- **SOURCE DATA**

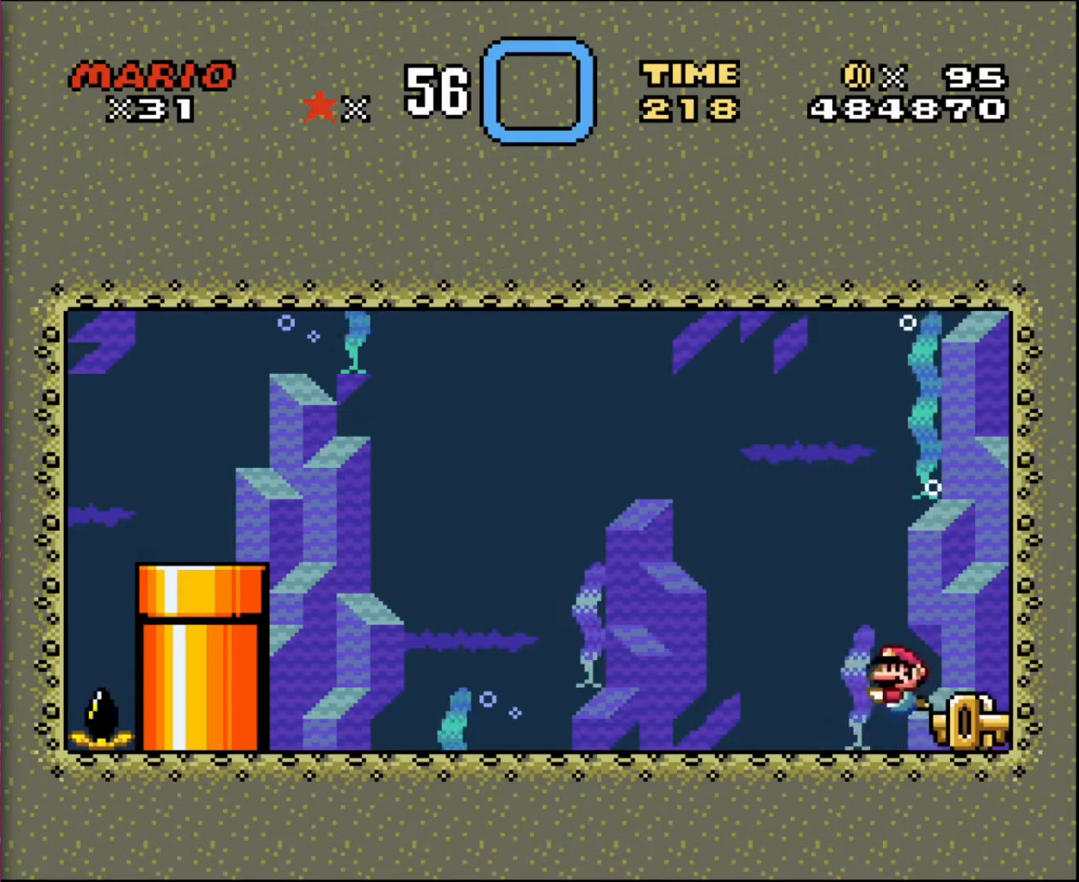
{"buttons": ["DPAD_DOWN"], "events": [[67, "DPAD_LEFT", "up"], [300, "DPAD_RIGHT", "down"], [334, "DPAD_DOWN", "down"], [434, "DPAD_DOWN", "up"], [500, "DPAD_DOWN", "down"], [500, "DPAD_RIGHT", "up"]]}
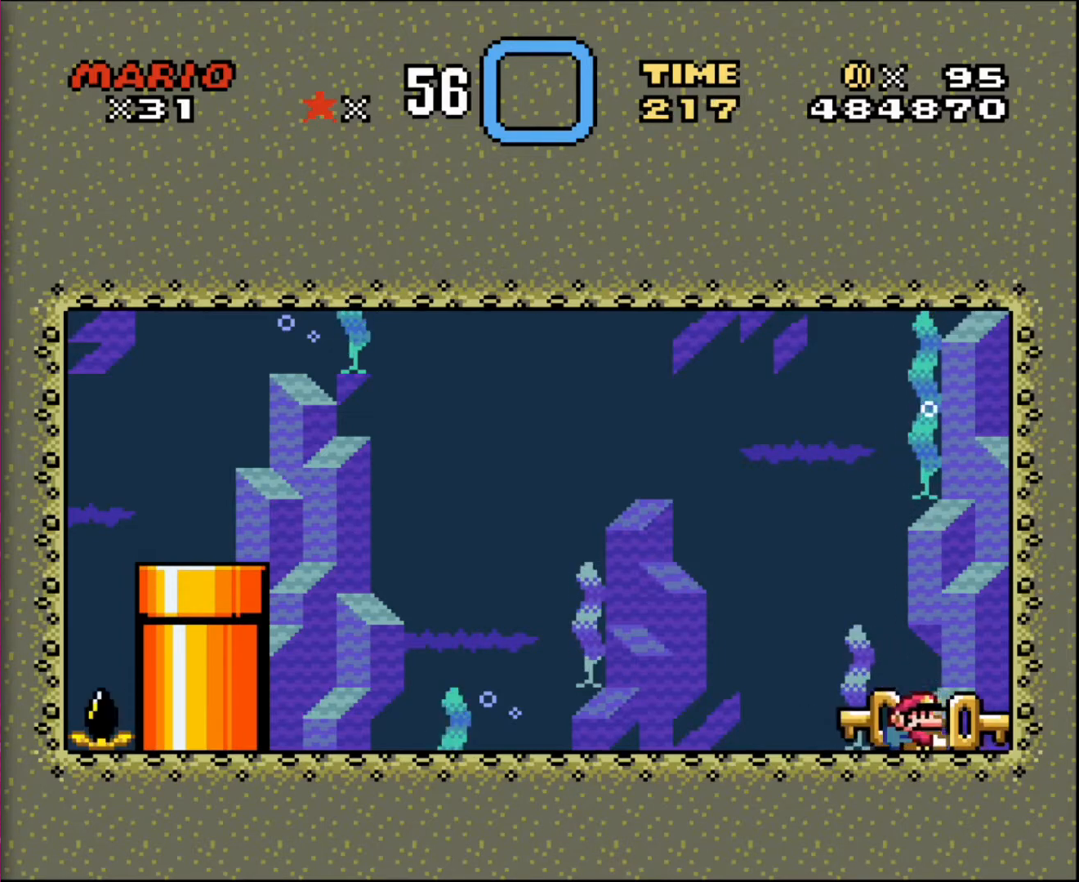
{"buttons": ["DPAD_RIGHT"], "events": [[67, "DPAD_DOWN", "up"], [67, "DPAD_LEFT", "down"], [401, "DPAD_DOWN", "down"], [434, "DPAD_DOWN", "up"], [434, "DPAD_LEFT", "up"], [434, "DPAD_RIGHT", "down"]]}
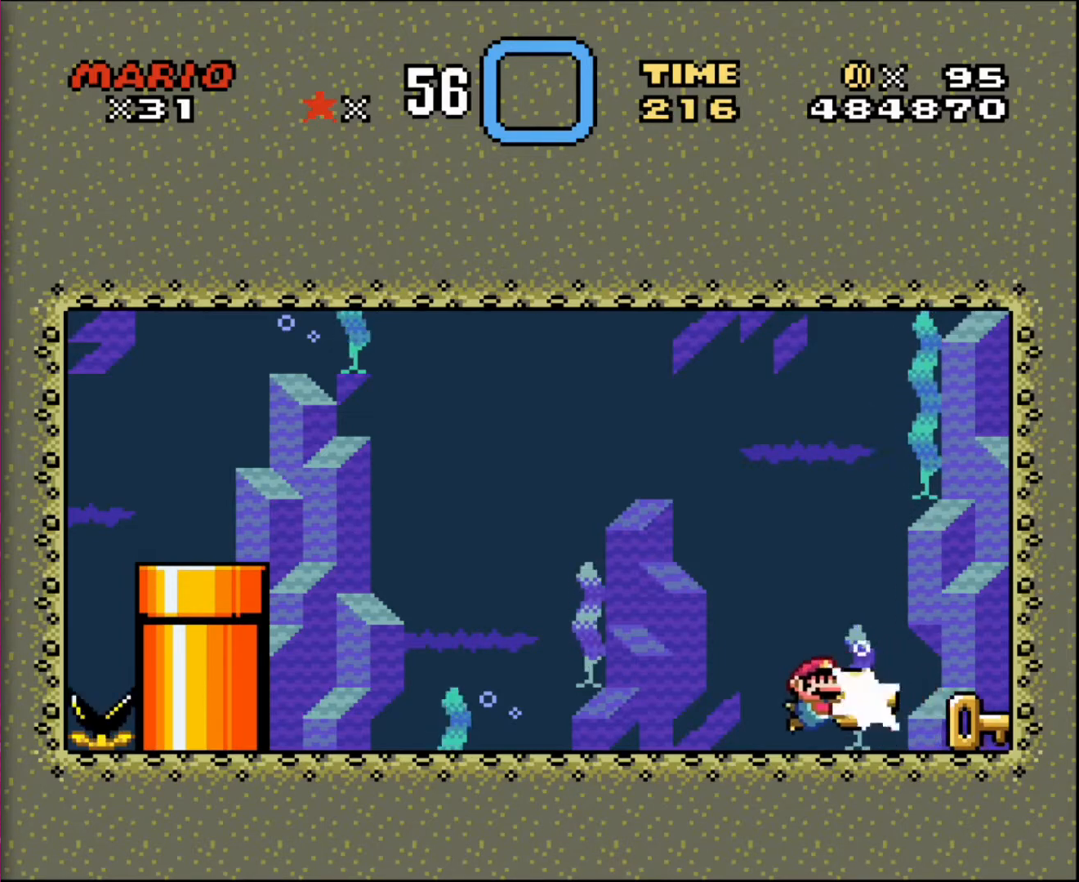
{"buttons": [], "events": [[200, "DPAD_RIGHT", "up"]]}
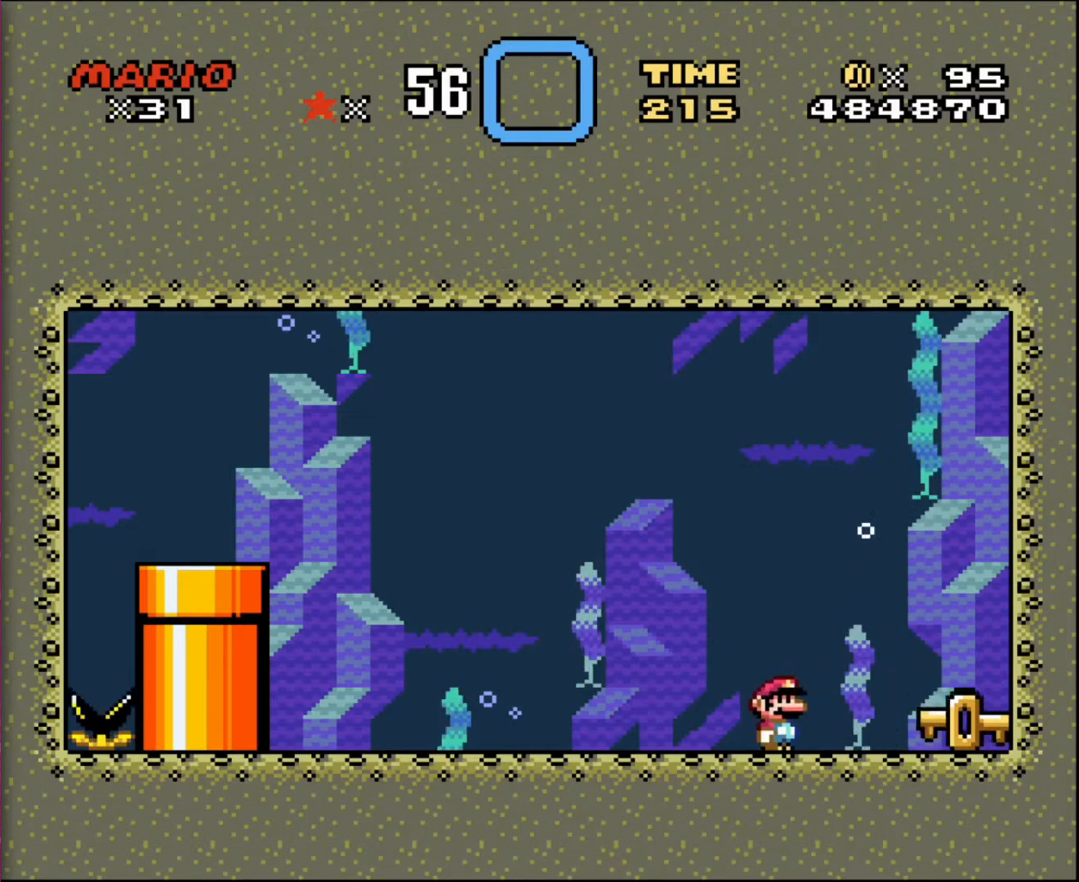
{"buttons": ["DPAD_RIGHT"], "events": [[201, "DPAD_RIGHT", "down"]]}
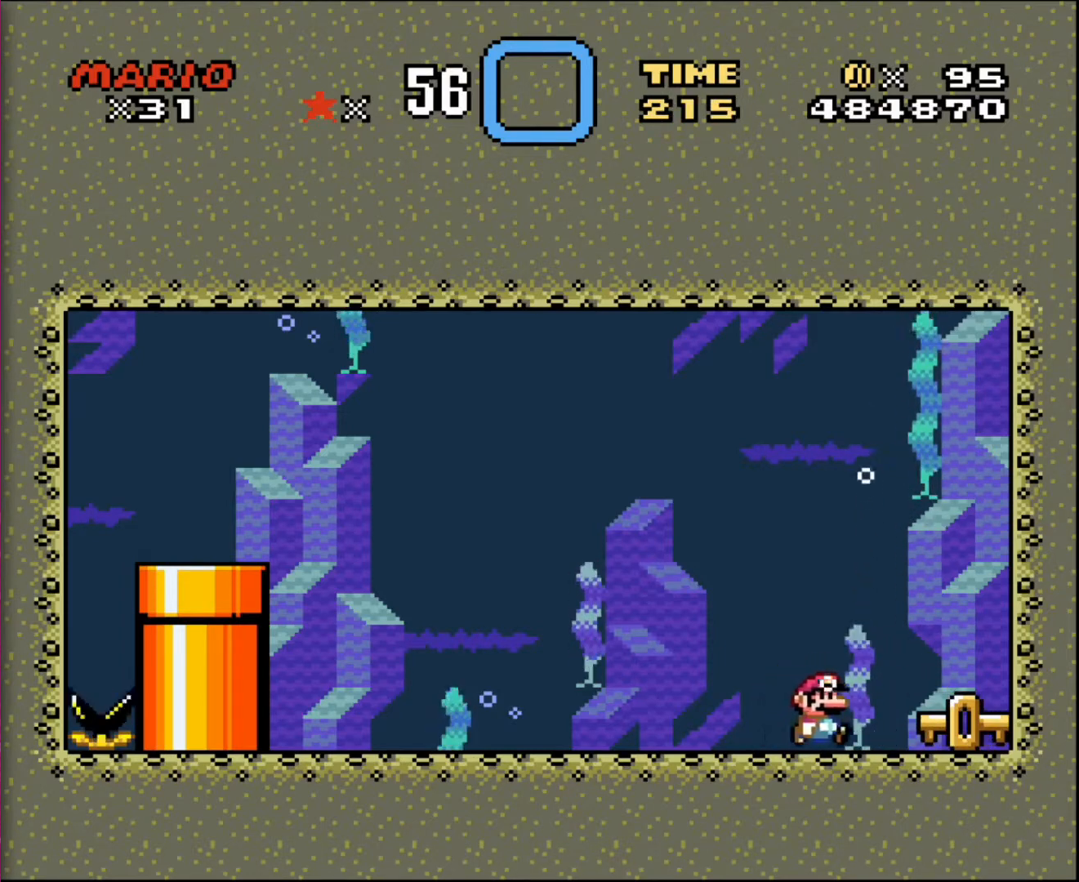
{"buttons": ["DPAD_RIGHT"], "events": []}
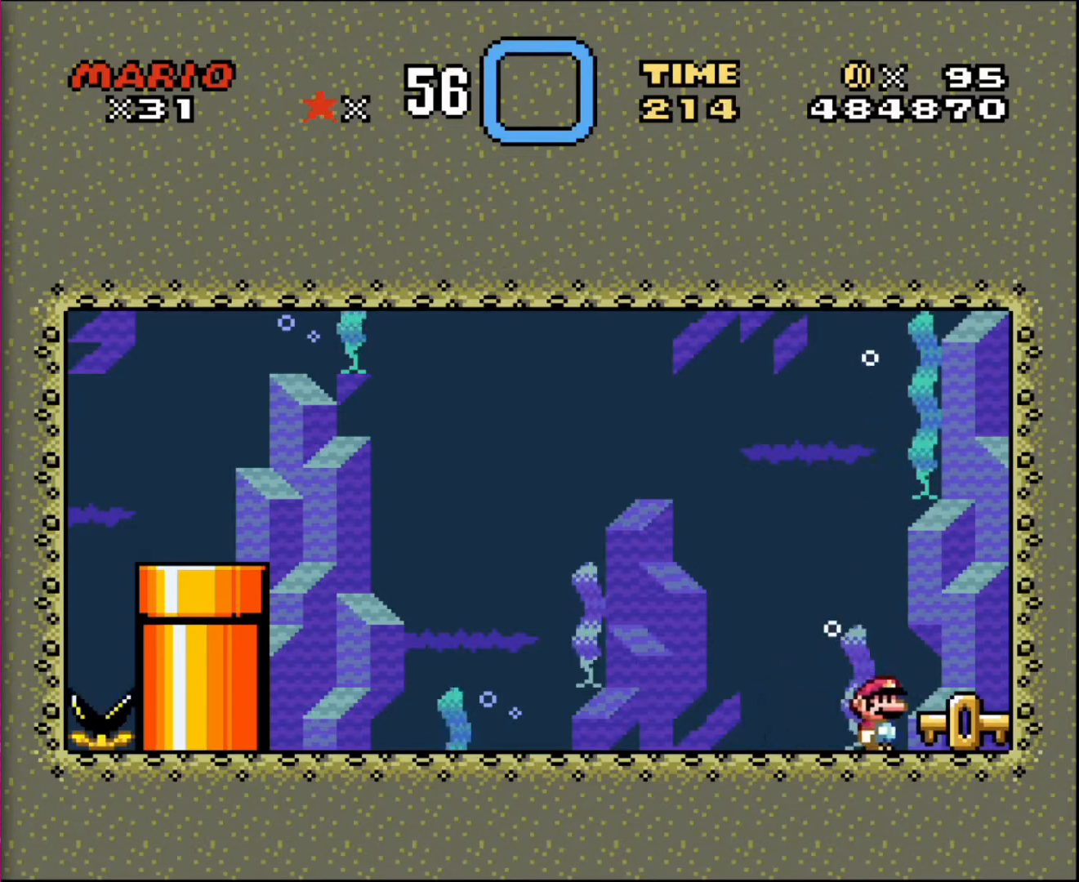
{"buttons": ["DPAD_LEFT"], "events": [[267, "DPAD_RIGHT", "up"], [301, "DPAD_LEFT", "down"]]}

- **TASK DIRECTIONS**
Quote the data above in full, leaving out the pictures it holds.

- **OUTPUT OF THE TASK**
{"buttons": ["DPAD_DOWN"], "events": [[67, "DPAD_LEFT", "up"], [300, "DPAD_RIGHT", "down"], [334, "DPAD_DOWN", "down"], [434, "DPAD_DOWN", "up"], [500, "DPAD_DOWN", "down"], [500, "DPAD_RIGHT", "up"]]}
{"buttons": ["DPAD_RIGHT"], "events": [[67, "DPAD_DOWN", "up"], [67, "DPAD_LEFT", "down"], [401, "DPAD_DOWN", "down"], [434, "DPAD_DOWN", "up"], [434, "DPAD_LEFT", "up"], [434, "DPAD_RIGHT", "down"]]}
{"buttons": [], "events": [[200, "DPAD_RIGHT", "up"]]}
{"buttons": ["DPAD_RIGHT"], "events": [[201, "DPAD_RIGHT", "down"]]}
{"buttons": ["DPAD_RIGHT"], "events": []}
{"buttons": ["DPAD_LEFT"], "events": [[267, "DPAD_RIGHT", "up"], [301, "DPAD_LEFT", "down"]]}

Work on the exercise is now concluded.